When you say it bit the dust, what do you mean exactly - is is possibly repairable? Wondering if any of the places that mod iPods can do an upgrade/fix for yours, which could end up saving you some money.
posted by caution live frogs at 12:00 PM on August 12, 2014

Best answer: Get a Sansa Clip and the high capacity storage card mentioned upthread. The DAC on the Clip really is surprisingly high quality. Has FLAC support, and a not-too-shabby EQ.
posted by Jon Mitchell at 4:06 PM on August 12, 2014

Do you have iTunes reduce your MP3s to 128kb files during sync? That would give you more capacity on the iPod.
posted by Johnny Wallflower at 7:41 PM on August 12, 2014

Response by poster: Can anyone confirm that the Sansa Clip actually supports 128GB SDHC? That sounds like a pretty good quick solution, but the official specs I found says it will support up to 32GB, so I'd want to be sure before buying the card. The Pono looks great, but I'd rather not wait until next year... if the Clip can actually hold everything I have right now, I might be able to get a Pono once they go into production.

For those of you mentioning itunes, I haven't used it for years. I manage my iPod through jRiver Media Center... I think I ought to be able to continue to do so with pretty much any player.

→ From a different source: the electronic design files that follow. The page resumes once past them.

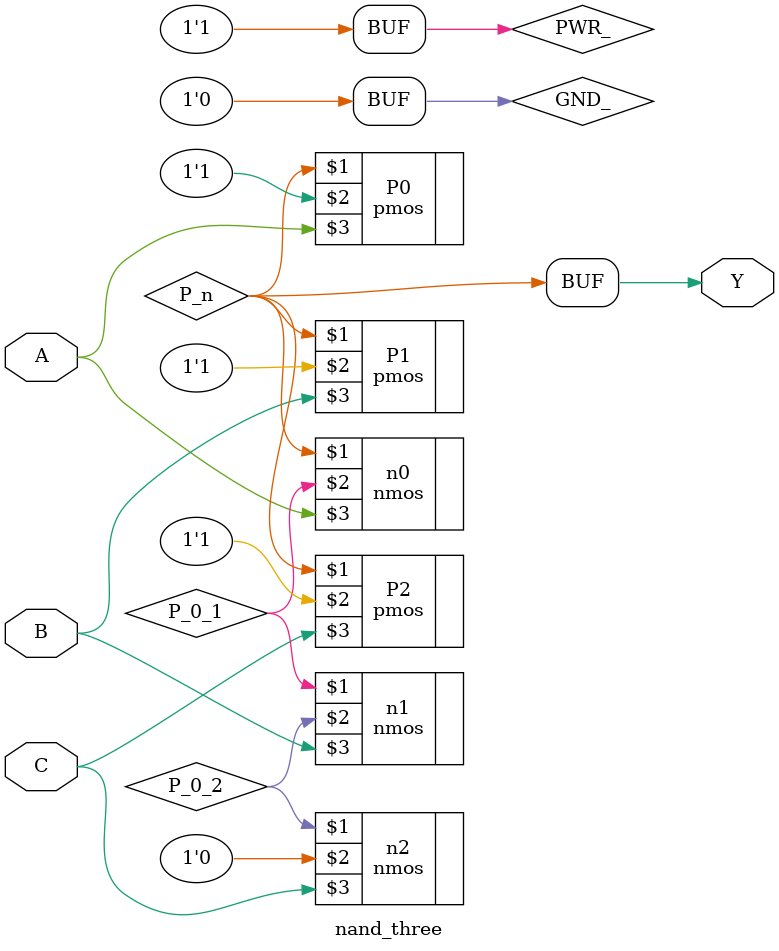
<source format=v>
`timescale 1ns / 1ps
module nand_three(
	input A , B, C,
	output Y
	);

	wire P_0_1, p_0_2, P_n;
	supply1 PWR_;
	supply0 GND_;


	// pull_up network
	pmos P0 (P_n, PWR_, A);
	pmos P1 (P_n, PWR_, B);
	pmos P2 (P_n, PWR_, C);

	//pull_down network
	nmos n0 (P_n, P_0_1, A);
	nmos n1 (P_0_1, P_0_2, B);
	nmos n2 (P_0_2, GND_, C);
	
	assign Y = P_n;
	
endmodule
</source>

I'm not all that into the idea of a phone - I couldn't just upgrade my phone to fill the music player functionality, because there are times when my husband takes the music player but I still need to have my phone, so it would still be an extra device. The SD slot on my current phone is broken, but everything else works and we're looking at changing providers when our contract is up at the end of the year, so I'm waiting to replace it.

I looked briefly into troubleshooting the ipod, but after reading the ifixit instructions to open the newest models, I don't know that I feel up to it. Especially since it's not abundantly clear which part would need replacement... one day, the fully charged ipod played 3/4 of an album and shut down, and couldn't be turned back on. After a night on the charger I gave it another shot and it played 3 songs and shut down, and hasn't responded to anything since.
posted by polymath at 8:27 PM on August 12, 2014

Hey i know this is an old post, but yes, someone tried a 128gb TF card on a sansa clip and it worked.

One of the devs also posits that since they use their own storage driver on rockbox(which you need to do this, i'd assume) that 256gb and larger cards should also work in the future. Which... awesome.